Fialka has published a full book, Strange Questions: Experimental Film as Conversation, of his interviews with notables in avant-garde cinema who offer insights into "its creative processes, formative influences, and hidden psychic effects." Some of his other interviews have been cited or republished by others.

== Other published works ==
Fialka has published essays in various experimental film magazines including cineSource Magazine, Otherzine, and Canyon Cinemazine, and regularly publishes essays on local news in the Free Venice Beachhead. He sometimes writes using a pen name that is an obvious take-off on his real name, such as Geritol Fialkaseltzer or Germy Folkywaze.

Fialka has written a chapter " ‘Don’t Even Look At It' ─ Pixelvision & Multi-Screens" in the book Undependently Yours: Imagining A World Beyond The Red Carpet, and contributed an essay to the book Craig Baldwin: Avant to Live!

== Personal life ==
Fialka married singer-songwriter Suzy Williams in 2001. They currently live in Venice, Los Angeles, California, where Fialka founded, organizes, and leads reading clubs on Marshall McLuhan’s books and percepts on media theory and on "his own distinctive approach" to James Joyce’s novel Finnegans Wake, annual Venice film and photography festivals, and a variety of other community events including film screenings, discussion groups, and art shows. He also displays his own artwork, primarily collages, in local art shows, and produces local live musical shows. He performs in local music bands, including as a contributor to the Waywords and Meansigns international project setting Finnegans Wake to music.

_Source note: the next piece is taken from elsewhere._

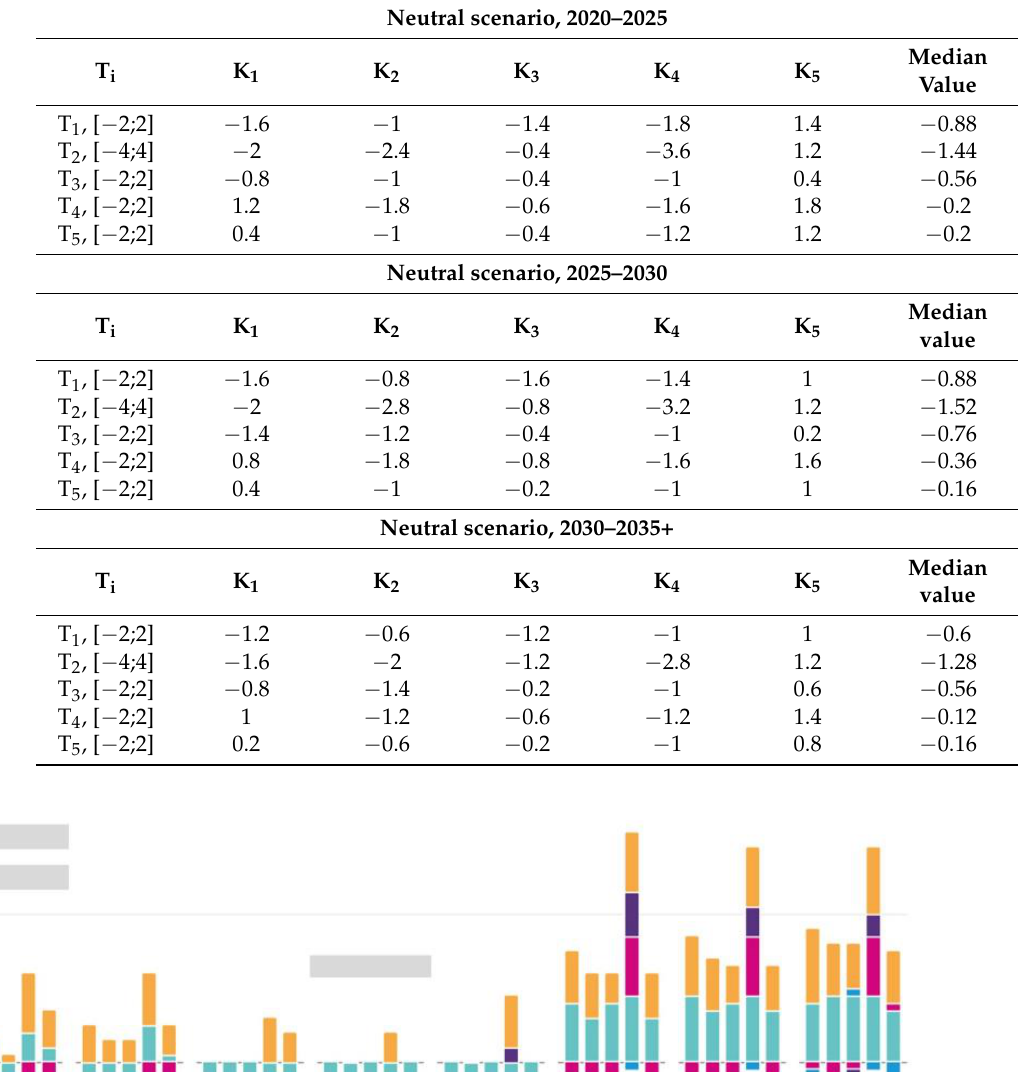
Table 3. Normalized assessments of properties within the framework of scenario criteria for the neutral scenario for the gas industry.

Fialka and Williams were the featured couple in the July 2020 edition of Venice Living magazine. An entire subchapter "Pixilated Populism" of the book Venice, CA: A City State of Mind (which includes a photograph of Fialka on its cover), is devoted to Fialka, and summarizes Fialka's significance to Venice by stating "Gerry's a master at introducing people and steering the wayward onesomes to action ... to spreading awareness ... His encyclopedic grasp of Venetian and media history swells the archive that circulates in the heads of citizens."